#Metoo chez Barbe-Bleue

par Thierry Gandillot |  publié le 25/03/2024

Divorcée, décapitée, morte, divorcée, décapitée et une…survivante, dit la comptine anglaise. Pas facile d’être la sixième femme du roi Henry VII, dit Barbe Bleue

LE JEU DE LA REINE FIREBRAND 2023 de Karim Ainouz COLLECTION CHRISTOPHEL ©

Elle s’appelle Catherine Parr. C’est la sixième femme d’Henry VIII, et elle a survécu à Barbe-Bleue,  un exploit. Les cinq premières épouses du monarque n’ont pas eu cette chance. Catherine d’Aragon : répudiée. Anne Boleyn : décapitée. Jeanne Seymour : décédée. Anne de Clèves : répudiée. Catherine Howard :  décapitée. Les petits Anglais apprennent dès leur plus jeune âge la comptine qui rappelle le sort de ces malheureuses : « Divorced, Beheaded, Died-Divorced, Beheaded, Survived. » ( Divorcée, Décapitée, Morte-  Divorcée, Décapitée, Survivante.)`

Catherine Parr a, donc, survécu.

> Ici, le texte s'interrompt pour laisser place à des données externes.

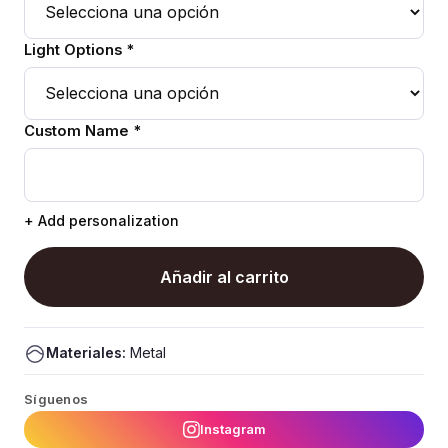
Light Options *
Custom Name *
+ Add personalization
Añadir al carrito
Materiales:
Metal
Síguenos
Instagram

Ce n’était pas gagné, d’autant plus qu’elle a pris tous les risques. Mais, fine stratège, elle a su louvoyer et échapper au pire qui lui était promis. Certes, elle est moins connue que les autres épouses d’Henry VIII. Et c’est tout le mérite du réalisateur brésilien Karim Aïnouz que de faire sortir cette résistante dans un monde d’hommes tout puissants, de l’angle mort où elle avait été maintenue pendant des siècles et de la projeter en pleine lumière. Elle le mérite.

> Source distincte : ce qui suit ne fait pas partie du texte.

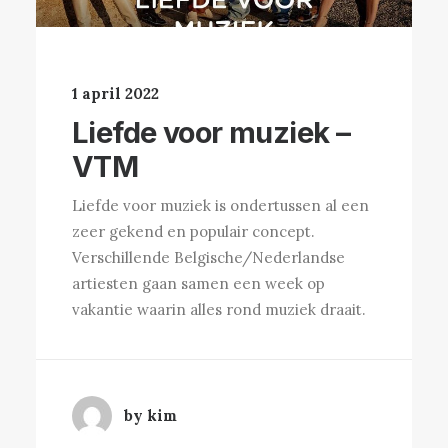
1 april 2022
Liefde voor muziek –
VTM
Liefde voor muziek is ondertussen al een
zeer gekend en populair concept.
Verschillende Belgische/Nederlandse
artiesten gaan samen een week op
vakantie waarin alles rond muziek draait.
by kim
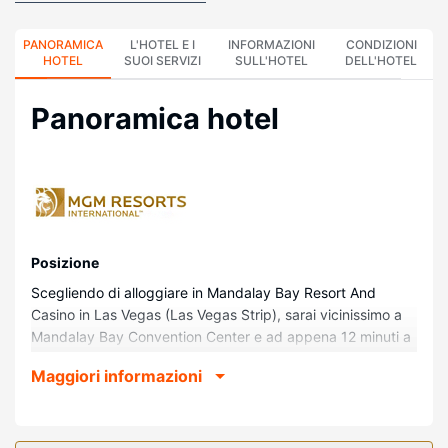
PANORAMICA
L'HOTEL E I
INFORMAZIONI
CONDIZIONI
HOTEL
SUOI SERVIZI
SULL'HOTEL
DELL'HOTEL
Panoramica hotel
Posizione
Scegliendo di alloggiare in Mandalay Bay Resort And
Casino in Las Vegas (Las Vegas Strip), sarai vicinissimo a
Mandalay Bay Convention Center e ad appena 12 minuti a
piedi da Shark Reef at Mandalay Bay. Questo resort sulla
Maggiori informazioni
spiaggia dista 1,1 km da Bali Hai Golf Club e 1,7 km da
MGM Grand Garden Arena.
Camere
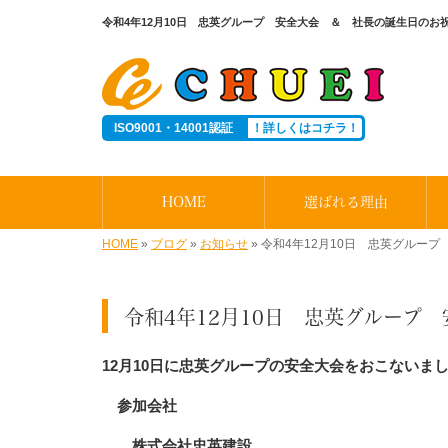
令和4年12月10日 忠英グループ 安全大会 ＆ 社長の誕生日のお
ISO9001・14001認証
！詳しくはコチラ！
HOME
選ばれる理由
HOME
»
ブログ
»
お知らせ
»
令和4年12月10日 忠英グルー
令和4年12月10日 忠英グルー
12月10日に忠英グループの安全大会をおこないま
参加会社
株式会社忠英建設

Catherine a 31 ans quand elle épouse, contrainte – son véritable amour était Thomas Seymour, l’oncle de Jeanne -, ce colosse à la triste réputation. Il en a 54 et pèsera bientôt… 178 kilos.

Intelligente, cultivée, elle parle plusieurs langues, écrit, à une époque où peu de femmes se l’autorisaient, intervient dans les affaires du pays, mais surtout, s’intéresse de près à la religion qui monte en Europe, le protestantisme. Elle est catholique, mais attirée par cette nouvelle foi. Elle plaide pour l’édition d’une bible en anglais afin que le message biblique puisse toucher le peuple. Catherine fait très attention à ne pas se faire coincer par les pontes de l’Église catholique – en particulier l’évêque Stephen Gardiner, qui veut la faire brûler comme hérétique –  mais elle va dangereusement se rapprocher de la prédicatrice Anne Askew. Elle ne pourra pas empêcher pour autant son exécution.

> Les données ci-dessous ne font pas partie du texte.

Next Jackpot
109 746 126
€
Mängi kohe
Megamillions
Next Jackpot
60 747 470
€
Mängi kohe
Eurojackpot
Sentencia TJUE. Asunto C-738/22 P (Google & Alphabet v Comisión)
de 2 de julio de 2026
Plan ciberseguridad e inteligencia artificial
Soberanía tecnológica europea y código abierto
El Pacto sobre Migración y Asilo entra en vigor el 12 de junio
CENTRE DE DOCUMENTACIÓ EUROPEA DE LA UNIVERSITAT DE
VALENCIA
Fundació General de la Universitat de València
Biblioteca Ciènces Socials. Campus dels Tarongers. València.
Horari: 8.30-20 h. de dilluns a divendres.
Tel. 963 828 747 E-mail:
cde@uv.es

L’évêque est bien près d’obtenir gain de cause auprès d’un Henry VIII affaibli, obèse et dévoré par les ulcères. Mais Catherine réussit à détourner in extremis le mandat d’arrêt lancé contre elle. À la mort d’Henry VIII, elle assure la transition et porte la jeune Élisabeth jusqu’au trône d’Angleterre permettant ainsi de sauver la fragile lignée des Tudor. Saine et sauve, elle fera alors publier ses Lamentations d’un pêcheur, inspirées par la Réforme, en toute sécurité.

Karim Aïzoun décrit un univers lourd de menaces où l’atmosphère est aussi gangrenée que les jambes du souverain défaillant. Il conduit avec brio un véritable polar élisabéthain où tous les coups sont permis. Jude Law, méconnaissable, campe un roi monstrueux, pervers, tyrannique et cruel, aux intentions insaisissables.

Alicia Vicander porte avec détermination ses convictions de femme moderne, mais montre également une véritable tendresse à l’égard des enfants de Barbe-Bleue, en particulier Élisabeth, dont la mère Anne Boleyn avait été décapitée sur ordre de son père. Première du nom, elle régnera 45 ans et consolidera l’Église anglicane. La “Reine Vierge” n’aura ni mari ni enfants et la lignée des Tudor s’éteindra avec elle. Pas l’église d’Angleterre.

Le jeu de la reine de Karim Aïnouz avec Jude Law et Alicia Vikander. 2 heures.